Their diet was confined to simple nourishing food, and they abstained from delicacies.[31]

They exhibited the greatest respect for the constituted authorities, and refrained from taking any part in the political intrigues, or sharing in the political jealousies, which were rife among the Jews.[32]

They fasted, and were incessant at prayer, but without the ostentation that marked the Pharisees.[33]

They seem to have greatly devoted themselves to the cure of diseases, and, if we may trust the derivation of their name given by Josephus, they were called Essenes from their being the healers of men's minds and bodies.[34]

If now we look at our blessed Lord's teaching, we find in it much in common with that of the Essenes. The same insisting before the multitude on purity of thought, disengagement of affections from the world, disregard of wealth and clothing and delicate food, pursuit of inward piety instead of ostentatious formalism.

His miracles of healing also, to the ordinary observer, served to identify him with the sect which made healing the great object of their study.

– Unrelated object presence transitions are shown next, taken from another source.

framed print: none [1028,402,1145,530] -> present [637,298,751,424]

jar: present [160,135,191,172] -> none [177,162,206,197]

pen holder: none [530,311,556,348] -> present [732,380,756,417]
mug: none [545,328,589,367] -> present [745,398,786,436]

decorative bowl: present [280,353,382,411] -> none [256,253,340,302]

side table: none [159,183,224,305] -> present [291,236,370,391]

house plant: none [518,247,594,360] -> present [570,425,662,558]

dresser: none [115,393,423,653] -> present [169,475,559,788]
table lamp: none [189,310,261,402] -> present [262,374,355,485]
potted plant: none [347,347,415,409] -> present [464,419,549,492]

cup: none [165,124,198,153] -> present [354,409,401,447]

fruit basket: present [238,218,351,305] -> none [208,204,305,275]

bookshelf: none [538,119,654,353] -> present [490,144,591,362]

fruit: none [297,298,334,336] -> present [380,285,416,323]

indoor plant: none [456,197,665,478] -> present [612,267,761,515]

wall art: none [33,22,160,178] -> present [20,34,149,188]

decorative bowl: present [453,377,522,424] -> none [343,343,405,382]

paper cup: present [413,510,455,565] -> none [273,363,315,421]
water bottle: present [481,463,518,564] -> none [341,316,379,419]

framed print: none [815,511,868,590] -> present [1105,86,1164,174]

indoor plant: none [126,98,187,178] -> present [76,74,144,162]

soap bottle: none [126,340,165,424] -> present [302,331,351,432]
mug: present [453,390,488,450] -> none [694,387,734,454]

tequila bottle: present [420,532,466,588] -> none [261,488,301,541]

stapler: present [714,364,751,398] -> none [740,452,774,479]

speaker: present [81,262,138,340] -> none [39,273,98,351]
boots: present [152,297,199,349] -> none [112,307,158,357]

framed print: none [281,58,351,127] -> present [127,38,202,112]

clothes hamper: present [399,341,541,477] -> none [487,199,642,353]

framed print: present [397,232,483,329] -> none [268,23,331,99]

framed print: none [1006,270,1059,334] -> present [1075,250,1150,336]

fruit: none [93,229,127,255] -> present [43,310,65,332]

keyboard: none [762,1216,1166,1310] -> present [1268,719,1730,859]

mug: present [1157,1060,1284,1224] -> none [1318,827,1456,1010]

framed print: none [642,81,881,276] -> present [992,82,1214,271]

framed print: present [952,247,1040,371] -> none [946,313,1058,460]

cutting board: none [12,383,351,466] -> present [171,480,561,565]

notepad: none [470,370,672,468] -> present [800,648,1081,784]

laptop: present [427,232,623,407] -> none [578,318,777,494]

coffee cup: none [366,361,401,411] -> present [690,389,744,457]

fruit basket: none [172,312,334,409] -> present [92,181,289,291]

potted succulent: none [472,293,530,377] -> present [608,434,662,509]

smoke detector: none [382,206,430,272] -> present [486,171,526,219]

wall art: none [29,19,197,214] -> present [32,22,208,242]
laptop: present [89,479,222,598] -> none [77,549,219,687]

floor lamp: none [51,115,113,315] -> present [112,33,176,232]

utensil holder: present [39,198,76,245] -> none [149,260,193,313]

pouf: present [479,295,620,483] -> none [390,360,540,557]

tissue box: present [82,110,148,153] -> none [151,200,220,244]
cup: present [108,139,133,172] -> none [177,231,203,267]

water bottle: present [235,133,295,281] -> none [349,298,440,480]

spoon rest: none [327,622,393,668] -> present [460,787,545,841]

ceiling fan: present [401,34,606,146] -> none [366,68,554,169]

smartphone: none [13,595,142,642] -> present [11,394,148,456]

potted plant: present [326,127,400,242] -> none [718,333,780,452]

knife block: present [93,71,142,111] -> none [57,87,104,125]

But these were not the only points of connection between him and the Essenes. The Essenes, instead of holding the narrow prejudices of the Jews against Samaritans and Gentiles, extended their philanthropy to all. They considered that all men had been made in the image of God, that all were rational beings, and that therefore God's care was not confined to the Jewish nation, salvation was not limited to the circumcision.[35]

The Essenes, moreover, exhibited a peculiar veneration for light. It was their daily custom to turn their faces devoutly towards the rising of the sun, and to chant hymns addressed to that luminary, purporting that his beams ought to fall on nothing impure.

If we look at the Gospels, we cannot fail to note how incessantly Christ recurs in his teaching to light as the symbol of the truth he taught,[36] as that in which his disciples were to walk, of which they were to be children, which they were to strive to obtain in all its purity and brilliancy.

The Essenes, moreover, had their esoteric doctrine; to the vulgar they had an esoteric teaching on virtue and disregard of the world, whilst among themselves they had a secret lore, of which, unfortunately, we know nothing certain. In like manner, we find our Lord speaking in parables to the multitude, and privately revealing their interpretation to his chosen disciples. “Unto you it is given to know the mysteries of the kingdom of God, but to others in parables; that seeing [pg 016] they might not see, and hearing they might not understand.”[37]